▶ **REQUIREMENTS**:
Copy the material below word for word, starting with the line that holds "scientific name: Aristida" and ending with the line that holds "collection date: 1943-04-10", both included.
——
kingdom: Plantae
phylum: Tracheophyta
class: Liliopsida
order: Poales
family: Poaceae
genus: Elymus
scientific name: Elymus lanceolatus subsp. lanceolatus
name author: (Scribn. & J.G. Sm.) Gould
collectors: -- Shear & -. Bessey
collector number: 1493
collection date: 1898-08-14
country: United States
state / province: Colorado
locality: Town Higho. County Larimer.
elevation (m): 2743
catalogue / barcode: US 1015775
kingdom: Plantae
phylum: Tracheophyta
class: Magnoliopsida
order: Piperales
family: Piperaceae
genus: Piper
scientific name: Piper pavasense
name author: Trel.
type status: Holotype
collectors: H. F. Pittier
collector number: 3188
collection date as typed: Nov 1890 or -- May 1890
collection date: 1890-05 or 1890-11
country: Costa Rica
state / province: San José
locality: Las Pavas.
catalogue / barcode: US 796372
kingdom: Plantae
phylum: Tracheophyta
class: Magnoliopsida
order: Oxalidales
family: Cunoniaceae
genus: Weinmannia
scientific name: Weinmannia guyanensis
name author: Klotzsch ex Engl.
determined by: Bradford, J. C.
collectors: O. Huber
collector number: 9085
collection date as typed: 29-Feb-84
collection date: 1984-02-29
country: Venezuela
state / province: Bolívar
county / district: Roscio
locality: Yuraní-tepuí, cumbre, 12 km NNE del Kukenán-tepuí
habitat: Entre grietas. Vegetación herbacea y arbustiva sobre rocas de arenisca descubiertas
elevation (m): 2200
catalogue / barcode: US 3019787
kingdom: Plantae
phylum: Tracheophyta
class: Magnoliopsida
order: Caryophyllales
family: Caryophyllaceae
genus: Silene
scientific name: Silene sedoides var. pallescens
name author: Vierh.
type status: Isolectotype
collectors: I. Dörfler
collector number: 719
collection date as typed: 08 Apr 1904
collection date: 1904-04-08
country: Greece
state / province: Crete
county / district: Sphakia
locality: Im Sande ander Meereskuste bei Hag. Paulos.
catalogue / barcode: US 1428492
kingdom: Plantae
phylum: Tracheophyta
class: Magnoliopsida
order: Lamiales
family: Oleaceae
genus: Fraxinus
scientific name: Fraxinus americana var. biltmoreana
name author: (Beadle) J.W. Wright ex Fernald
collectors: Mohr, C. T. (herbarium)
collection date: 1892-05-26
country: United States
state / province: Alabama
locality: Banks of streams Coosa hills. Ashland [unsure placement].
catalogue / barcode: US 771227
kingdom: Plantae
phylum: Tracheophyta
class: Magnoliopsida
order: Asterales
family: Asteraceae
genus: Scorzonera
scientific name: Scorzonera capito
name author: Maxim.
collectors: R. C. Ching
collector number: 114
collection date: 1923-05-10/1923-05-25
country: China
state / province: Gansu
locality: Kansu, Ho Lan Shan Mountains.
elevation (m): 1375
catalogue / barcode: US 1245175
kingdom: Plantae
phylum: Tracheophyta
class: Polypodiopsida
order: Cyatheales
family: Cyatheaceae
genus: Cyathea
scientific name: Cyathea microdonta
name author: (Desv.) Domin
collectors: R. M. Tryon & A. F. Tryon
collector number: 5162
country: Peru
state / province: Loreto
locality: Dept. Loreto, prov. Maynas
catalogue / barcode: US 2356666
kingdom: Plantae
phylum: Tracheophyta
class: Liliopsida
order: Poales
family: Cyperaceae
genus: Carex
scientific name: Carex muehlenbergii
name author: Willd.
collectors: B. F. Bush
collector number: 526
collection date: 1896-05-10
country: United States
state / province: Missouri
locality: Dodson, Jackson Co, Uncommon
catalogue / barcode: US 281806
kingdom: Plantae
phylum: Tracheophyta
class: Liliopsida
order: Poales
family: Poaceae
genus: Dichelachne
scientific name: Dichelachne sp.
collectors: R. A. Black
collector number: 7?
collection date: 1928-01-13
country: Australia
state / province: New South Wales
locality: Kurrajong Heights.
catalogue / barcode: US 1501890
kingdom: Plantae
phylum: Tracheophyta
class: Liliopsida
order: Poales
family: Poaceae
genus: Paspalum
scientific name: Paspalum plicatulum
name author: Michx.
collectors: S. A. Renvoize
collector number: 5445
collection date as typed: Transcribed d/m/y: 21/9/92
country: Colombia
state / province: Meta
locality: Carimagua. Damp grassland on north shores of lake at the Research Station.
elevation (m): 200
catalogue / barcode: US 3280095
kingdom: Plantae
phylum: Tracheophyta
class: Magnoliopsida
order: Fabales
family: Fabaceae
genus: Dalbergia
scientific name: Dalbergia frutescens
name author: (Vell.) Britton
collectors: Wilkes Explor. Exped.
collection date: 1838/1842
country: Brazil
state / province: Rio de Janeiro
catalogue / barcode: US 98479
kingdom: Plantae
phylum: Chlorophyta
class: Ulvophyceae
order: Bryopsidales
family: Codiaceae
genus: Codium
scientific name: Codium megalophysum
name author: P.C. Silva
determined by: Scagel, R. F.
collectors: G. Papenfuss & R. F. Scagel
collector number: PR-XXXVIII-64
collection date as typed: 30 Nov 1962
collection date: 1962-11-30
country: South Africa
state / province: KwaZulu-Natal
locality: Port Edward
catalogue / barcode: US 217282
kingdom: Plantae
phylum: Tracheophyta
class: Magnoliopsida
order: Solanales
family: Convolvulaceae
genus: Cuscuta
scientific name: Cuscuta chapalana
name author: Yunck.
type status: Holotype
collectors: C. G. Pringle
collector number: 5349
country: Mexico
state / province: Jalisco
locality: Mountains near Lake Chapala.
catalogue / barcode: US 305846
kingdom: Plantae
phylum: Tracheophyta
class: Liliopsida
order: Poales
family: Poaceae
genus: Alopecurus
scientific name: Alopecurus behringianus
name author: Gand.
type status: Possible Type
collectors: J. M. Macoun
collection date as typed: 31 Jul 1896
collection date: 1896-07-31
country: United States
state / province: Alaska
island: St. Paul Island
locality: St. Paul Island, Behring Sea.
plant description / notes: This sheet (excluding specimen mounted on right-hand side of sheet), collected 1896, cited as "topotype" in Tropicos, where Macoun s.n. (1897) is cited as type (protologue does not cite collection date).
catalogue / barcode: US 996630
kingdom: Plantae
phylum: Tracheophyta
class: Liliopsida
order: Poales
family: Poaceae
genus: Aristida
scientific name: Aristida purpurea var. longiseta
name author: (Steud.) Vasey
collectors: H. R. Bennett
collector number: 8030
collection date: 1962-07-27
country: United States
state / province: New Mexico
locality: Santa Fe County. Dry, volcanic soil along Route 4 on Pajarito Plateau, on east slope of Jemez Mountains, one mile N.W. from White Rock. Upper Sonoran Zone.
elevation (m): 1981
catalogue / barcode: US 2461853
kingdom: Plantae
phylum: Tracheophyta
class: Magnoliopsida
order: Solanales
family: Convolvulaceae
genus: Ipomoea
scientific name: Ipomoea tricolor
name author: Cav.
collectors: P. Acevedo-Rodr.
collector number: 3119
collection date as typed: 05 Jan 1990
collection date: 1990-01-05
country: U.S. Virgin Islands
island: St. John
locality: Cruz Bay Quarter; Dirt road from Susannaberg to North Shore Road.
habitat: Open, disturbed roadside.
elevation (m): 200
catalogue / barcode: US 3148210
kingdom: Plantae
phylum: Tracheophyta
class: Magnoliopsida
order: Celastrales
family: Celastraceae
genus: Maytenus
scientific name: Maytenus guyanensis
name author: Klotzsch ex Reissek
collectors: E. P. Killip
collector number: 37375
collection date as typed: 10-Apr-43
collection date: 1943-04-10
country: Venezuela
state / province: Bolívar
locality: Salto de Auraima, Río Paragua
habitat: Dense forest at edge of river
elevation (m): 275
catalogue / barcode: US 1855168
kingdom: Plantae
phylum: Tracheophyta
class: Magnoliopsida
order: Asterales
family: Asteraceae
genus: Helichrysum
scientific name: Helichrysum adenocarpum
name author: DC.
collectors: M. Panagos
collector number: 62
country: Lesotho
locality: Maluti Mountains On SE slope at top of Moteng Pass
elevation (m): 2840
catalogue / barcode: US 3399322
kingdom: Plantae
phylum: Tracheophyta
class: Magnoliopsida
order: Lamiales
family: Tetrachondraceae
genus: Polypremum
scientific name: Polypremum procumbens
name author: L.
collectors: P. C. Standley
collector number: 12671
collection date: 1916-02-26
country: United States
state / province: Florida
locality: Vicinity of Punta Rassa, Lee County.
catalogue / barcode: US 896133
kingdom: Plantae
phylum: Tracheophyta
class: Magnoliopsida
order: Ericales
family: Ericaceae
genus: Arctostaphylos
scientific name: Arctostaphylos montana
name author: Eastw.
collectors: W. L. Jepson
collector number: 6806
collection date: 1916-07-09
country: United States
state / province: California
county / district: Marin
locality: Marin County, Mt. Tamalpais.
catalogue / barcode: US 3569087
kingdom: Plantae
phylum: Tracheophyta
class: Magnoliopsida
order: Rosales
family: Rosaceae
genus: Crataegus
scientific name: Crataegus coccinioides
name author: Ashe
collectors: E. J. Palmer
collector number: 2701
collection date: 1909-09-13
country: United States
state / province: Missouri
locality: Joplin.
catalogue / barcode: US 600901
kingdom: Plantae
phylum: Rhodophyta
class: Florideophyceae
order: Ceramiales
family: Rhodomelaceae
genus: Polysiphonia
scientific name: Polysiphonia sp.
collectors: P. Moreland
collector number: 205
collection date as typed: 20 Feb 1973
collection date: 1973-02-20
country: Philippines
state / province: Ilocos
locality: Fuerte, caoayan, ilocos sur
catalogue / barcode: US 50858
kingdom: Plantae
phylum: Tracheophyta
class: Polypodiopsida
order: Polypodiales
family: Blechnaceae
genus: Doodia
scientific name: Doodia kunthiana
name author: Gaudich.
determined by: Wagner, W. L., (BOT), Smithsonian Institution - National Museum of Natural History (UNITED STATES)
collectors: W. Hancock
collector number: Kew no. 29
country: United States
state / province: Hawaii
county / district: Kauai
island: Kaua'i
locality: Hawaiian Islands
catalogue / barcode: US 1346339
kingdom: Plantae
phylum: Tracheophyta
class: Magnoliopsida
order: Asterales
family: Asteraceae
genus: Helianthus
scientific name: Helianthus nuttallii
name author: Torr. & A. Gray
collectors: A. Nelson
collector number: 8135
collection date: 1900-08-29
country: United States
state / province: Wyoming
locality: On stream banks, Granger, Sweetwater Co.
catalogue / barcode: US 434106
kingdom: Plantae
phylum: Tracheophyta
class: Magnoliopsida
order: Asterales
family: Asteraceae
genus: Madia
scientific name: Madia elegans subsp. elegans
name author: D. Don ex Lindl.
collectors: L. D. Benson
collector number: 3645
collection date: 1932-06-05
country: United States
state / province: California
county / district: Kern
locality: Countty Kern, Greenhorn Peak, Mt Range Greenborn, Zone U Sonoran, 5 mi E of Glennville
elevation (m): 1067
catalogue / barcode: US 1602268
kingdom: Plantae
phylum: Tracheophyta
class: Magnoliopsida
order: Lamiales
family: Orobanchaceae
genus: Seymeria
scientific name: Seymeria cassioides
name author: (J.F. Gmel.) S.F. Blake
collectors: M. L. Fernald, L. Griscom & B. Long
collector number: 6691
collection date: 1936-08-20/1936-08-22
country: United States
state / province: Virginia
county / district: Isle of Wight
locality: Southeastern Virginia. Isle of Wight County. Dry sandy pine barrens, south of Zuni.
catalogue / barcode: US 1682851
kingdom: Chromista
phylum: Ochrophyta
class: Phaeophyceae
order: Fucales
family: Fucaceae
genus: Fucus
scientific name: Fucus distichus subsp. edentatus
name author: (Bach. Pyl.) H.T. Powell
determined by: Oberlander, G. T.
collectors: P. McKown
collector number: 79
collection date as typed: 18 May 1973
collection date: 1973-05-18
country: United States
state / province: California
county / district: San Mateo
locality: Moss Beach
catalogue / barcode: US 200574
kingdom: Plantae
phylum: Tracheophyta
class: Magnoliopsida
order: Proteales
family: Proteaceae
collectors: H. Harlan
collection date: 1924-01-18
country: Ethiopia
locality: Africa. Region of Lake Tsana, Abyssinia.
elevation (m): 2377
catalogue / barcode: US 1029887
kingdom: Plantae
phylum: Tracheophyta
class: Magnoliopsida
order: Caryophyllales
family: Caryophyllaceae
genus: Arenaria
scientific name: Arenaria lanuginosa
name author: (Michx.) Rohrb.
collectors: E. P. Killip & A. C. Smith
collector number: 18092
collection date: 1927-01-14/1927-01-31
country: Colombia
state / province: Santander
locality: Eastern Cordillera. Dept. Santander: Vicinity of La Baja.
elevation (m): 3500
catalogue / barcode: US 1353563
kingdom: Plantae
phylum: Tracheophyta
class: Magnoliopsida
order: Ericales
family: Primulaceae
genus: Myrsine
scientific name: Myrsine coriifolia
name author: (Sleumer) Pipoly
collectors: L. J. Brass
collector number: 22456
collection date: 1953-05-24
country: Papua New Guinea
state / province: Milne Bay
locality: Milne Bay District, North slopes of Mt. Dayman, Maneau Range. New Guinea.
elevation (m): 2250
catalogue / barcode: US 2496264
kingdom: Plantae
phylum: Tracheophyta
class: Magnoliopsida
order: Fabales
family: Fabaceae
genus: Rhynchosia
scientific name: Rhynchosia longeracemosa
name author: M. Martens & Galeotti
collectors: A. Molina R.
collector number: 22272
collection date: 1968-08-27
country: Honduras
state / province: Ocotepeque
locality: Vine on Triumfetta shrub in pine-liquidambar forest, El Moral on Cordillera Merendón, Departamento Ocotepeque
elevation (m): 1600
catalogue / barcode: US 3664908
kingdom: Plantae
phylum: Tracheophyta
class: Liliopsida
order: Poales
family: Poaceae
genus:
——
▶ **CORRECT OUTPUT**:
scientific name: Aristida purpurea var. longiseta
name author: (Steud.) Vasey
collectors: H. R. Bennett
collector number: 8030
collection date: 1962-07-27
country: United States
state / province: New Mexico
locality: Santa Fe County. Dry, volcanic soil along Route 4 on Pajarito Plateau, on east slope of Jemez Mountains, one mile N.W. from White Rock. Upper Sonoran Zone.
elevation (m): 1981
catalogue / barcode: US 2461853
kingdom: Plantae
phylum: Tracheophyta
class: Magnoliopsida
order: Solanales
family: Convolvulaceae
genus: Ipomoea
scientific name: Ipomoea tricolor
name author: Cav.
collectors: P. Acevedo-Rodr.
collector number: 3119
collection date as typed: 05 Jan 1990
collection date: 1990-01-05
country: U.S. Virgin Islands
island: St. John
locality: Cruz Bay Quarter; Dirt road from Susannaberg to North Shore Road.
habitat: Open, disturbed roadside.
elevation (m): 200
catalogue / barcode: US 3148210
kingdom: Plantae
phylum: Tracheophyta
class: Magnoliopsida
order: Celastrales
family: Celastraceae
genus: Maytenus
scientific name: Maytenus guyanensis
name author: Klotzsch ex Reissek
collectors: E. P. Killip
collector number: 37375
collection date as typed: 10-Apr-43
collection date: 1943-04-10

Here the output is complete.